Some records

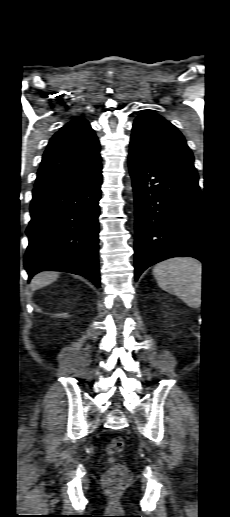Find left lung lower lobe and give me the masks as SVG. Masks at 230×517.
Wrapping results in <instances>:
<instances>
[{
	"label": "left lung lower lobe",
	"instance_id": "0a47b994",
	"mask_svg": "<svg viewBox=\"0 0 230 517\" xmlns=\"http://www.w3.org/2000/svg\"><path fill=\"white\" fill-rule=\"evenodd\" d=\"M135 198V280L162 260L190 256L201 247V192L196 170L129 152Z\"/></svg>",
	"mask_w": 230,
	"mask_h": 517
}]
</instances>
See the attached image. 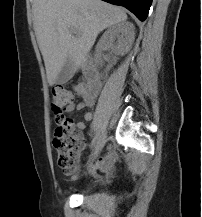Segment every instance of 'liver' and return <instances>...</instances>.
Masks as SVG:
<instances>
[{
    "label": "liver",
    "instance_id": "liver-1",
    "mask_svg": "<svg viewBox=\"0 0 202 217\" xmlns=\"http://www.w3.org/2000/svg\"><path fill=\"white\" fill-rule=\"evenodd\" d=\"M32 8L34 31L51 86L68 57L77 70L82 68L98 34L127 19L122 8L102 0H34ZM71 28L77 31L76 37Z\"/></svg>",
    "mask_w": 202,
    "mask_h": 217
}]
</instances>
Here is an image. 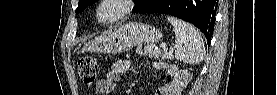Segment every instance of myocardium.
Here are the masks:
<instances>
[{
	"mask_svg": "<svg viewBox=\"0 0 277 95\" xmlns=\"http://www.w3.org/2000/svg\"><path fill=\"white\" fill-rule=\"evenodd\" d=\"M114 6V11L110 15H104V6ZM134 9L133 0H102L96 9V16L102 24L111 25L129 15Z\"/></svg>",
	"mask_w": 277,
	"mask_h": 95,
	"instance_id": "1",
	"label": "myocardium"
}]
</instances>
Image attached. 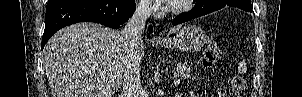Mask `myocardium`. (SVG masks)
I'll use <instances>...</instances> for the list:
<instances>
[{
	"instance_id": "obj_1",
	"label": "myocardium",
	"mask_w": 302,
	"mask_h": 97,
	"mask_svg": "<svg viewBox=\"0 0 302 97\" xmlns=\"http://www.w3.org/2000/svg\"><path fill=\"white\" fill-rule=\"evenodd\" d=\"M192 2L193 0H182L167 6V10L173 14H181L190 8Z\"/></svg>"
}]
</instances>
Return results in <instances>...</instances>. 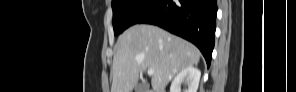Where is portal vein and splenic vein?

Exercise aim | Extract, character for character, every line from the beginning of the data through the line containing "198V280L162 260L190 256L201", including that final line. Omit the pictures from the reproduction.

Completed exercise |
Find left lung lower lobe and give me the masks as SVG. Masks at 230×517.
Wrapping results in <instances>:
<instances>
[{
	"label": "left lung lower lobe",
	"instance_id": "0a47b994",
	"mask_svg": "<svg viewBox=\"0 0 230 517\" xmlns=\"http://www.w3.org/2000/svg\"><path fill=\"white\" fill-rule=\"evenodd\" d=\"M135 198V280L162 260L190 256L201 247V192L196 170L129 152Z\"/></svg>",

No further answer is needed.